Electrically caged or restrained, two-axis gyros are known. Such gyros have a gyro rotor, which rotates about a spin axis. The spin axis is angularly movable, relative to a housing, with two degrees of freedom about two mutually orthogonal input axes, each of which is orthogonal to the spin axis. A pick-off is arranged on each of the input axes and responds to deflections of the gyro rotor about this input axis. And a torquer is arranged on each of the input axes to exert a torque on the gyro rotor about the input axis. The signal from each of the two pick-offs, after amplification, is applied to the torquer arranged on the respective other input axis. In accordance with the gyro laws, the torque exerted by the torquer counteracts the deflection causing the signal from the pick-off. Thereby the gyro rotor is caged or restrained to a central position about the two input axes. Such electrically caged, two-axis gyros are described in DE-B-29 03 282, in DE-A-30 33 281 and EP-A-0 251 157.

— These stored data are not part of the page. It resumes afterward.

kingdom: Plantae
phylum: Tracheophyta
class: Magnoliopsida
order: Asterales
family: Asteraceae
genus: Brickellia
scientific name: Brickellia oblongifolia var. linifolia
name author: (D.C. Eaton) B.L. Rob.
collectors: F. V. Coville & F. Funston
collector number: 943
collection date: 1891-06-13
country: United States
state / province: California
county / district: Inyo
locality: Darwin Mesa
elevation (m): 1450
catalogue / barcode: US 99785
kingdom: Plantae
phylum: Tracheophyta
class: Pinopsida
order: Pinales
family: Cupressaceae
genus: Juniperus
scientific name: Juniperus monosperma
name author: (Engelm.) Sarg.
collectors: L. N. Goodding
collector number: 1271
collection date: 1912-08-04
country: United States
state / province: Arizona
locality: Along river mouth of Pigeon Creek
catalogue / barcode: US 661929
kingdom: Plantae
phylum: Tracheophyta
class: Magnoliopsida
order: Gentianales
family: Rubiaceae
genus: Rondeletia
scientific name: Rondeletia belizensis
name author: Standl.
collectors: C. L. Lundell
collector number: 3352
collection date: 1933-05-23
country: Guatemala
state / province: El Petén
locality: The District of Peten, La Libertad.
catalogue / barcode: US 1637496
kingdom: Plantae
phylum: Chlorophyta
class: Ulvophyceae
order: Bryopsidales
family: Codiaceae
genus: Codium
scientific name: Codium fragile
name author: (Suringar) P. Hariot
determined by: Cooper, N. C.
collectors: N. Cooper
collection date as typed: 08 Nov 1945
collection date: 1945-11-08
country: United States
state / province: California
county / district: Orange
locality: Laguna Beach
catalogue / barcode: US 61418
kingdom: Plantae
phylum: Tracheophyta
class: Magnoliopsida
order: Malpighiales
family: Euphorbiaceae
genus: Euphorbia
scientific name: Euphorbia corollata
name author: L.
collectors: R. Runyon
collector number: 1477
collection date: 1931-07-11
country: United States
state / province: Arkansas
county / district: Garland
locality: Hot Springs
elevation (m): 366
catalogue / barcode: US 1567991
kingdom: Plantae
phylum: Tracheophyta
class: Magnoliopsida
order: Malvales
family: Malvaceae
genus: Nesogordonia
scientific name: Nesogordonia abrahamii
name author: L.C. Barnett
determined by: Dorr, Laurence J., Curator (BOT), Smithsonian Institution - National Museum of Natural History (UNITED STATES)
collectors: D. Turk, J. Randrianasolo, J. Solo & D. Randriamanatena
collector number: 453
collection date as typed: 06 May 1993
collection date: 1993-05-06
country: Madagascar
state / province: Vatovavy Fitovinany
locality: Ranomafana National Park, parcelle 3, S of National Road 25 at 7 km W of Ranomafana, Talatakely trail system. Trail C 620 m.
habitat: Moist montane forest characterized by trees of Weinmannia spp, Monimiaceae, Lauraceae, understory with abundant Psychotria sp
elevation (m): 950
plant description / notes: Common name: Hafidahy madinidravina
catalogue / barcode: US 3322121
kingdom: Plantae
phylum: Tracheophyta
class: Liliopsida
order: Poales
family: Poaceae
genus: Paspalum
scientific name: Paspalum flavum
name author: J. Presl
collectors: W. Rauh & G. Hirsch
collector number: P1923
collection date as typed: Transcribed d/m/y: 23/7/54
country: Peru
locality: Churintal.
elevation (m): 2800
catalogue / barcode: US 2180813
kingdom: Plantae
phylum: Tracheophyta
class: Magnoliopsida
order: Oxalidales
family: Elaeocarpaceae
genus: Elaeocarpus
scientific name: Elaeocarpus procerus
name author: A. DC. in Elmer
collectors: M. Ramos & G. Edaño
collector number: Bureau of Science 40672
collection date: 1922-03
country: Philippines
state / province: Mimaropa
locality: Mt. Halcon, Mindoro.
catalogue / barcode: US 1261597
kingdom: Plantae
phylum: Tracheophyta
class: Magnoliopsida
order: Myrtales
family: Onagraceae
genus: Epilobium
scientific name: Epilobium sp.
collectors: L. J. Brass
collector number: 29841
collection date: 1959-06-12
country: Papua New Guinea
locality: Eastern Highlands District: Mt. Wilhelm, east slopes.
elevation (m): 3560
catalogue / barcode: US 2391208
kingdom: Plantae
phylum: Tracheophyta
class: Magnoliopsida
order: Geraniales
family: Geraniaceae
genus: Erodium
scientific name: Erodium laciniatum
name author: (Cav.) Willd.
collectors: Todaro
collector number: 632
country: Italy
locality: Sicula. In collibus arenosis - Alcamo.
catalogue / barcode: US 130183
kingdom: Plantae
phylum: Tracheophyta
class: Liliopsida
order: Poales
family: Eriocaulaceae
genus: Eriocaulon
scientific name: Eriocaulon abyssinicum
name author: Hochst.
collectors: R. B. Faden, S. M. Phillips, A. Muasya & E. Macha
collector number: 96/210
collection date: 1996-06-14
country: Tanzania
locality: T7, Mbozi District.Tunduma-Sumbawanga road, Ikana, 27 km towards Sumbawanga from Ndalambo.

Such gyros are subjected to systematic errors. From DE-C2-29 22 411 it is known to at least partly eliminate such systematic errors by making at least two measurements with the gyro at two positions of the gyro which are angularly offset by 180.degree. about one of the input axes. It is also known to measure with a gyro at three angular positions which are angularly offset by 90.degree. from each other (DE-A-29 22 412).
From DE-C2-31 43 527 and US-A-4 461 089 it is further known, in order to eliminate certain gyro errors, to measure in two positions of the gyro angularly spaced by 180.degree. about the spin axis of the gyro, and to form the difference of the measured values. In this case, the spin axis is vertical. A north angle is determined from the ratio of the differences of the signals applied to the two torquers.
EP-A2-0 263 777 shows an integrated, redundant reference system for flight control and for the generation of heading and attitude information. A plurality of electrically caged, two-axis gyros are arranged aircraft-fixed in such a way that they provide angular rate information redundantly. A plurality of accelerometers provide correspondingly redundant acceleration information. Signal processing means are provided by which erroneous angular rate and acceleation information is eliminated. The thus failure-compensated angular rate and acceleration information provides stabilizing signals for the flight controller. Furthermore, heading and attitude information is generated from this failure-compensated angular rate and acceleration information.
With the reference system as disclosed in EP-A2-0 263 777, a coarse alignment and subsequently a fine alignment of the system take place. Velocity increment signals from the accelerometers are transformed from the system-fixed coordinate system into an earth-fixed coordinate system in accordance with a directional cosine matrix. The transformed velocity increment signals are applied to a Kalman filter which models the influence of the rotation of the earth on the angular rate sensors and generates actuating signals independent of the rotation of the earth for the heading and attitude correction, when the coordinate system defined by the directional cosine matrix deviates from the earth-fixed coordinate system.
DE-A-31 01 828 relates to a method for determining the zero error of a single-axis rate gyro. In order to determine the zero error, and in particular to determine the angle between a reference axis and geographic north, the output signals of the rate gyro are measured at different rotary speeds of the gyro rotor. The sum of all zero errors are determined by computational combination of the measuring results.
DE-C2-32 13 720 describes a dynamically tuned gimbal suspension with two degrees of freedom for a gyro rotor.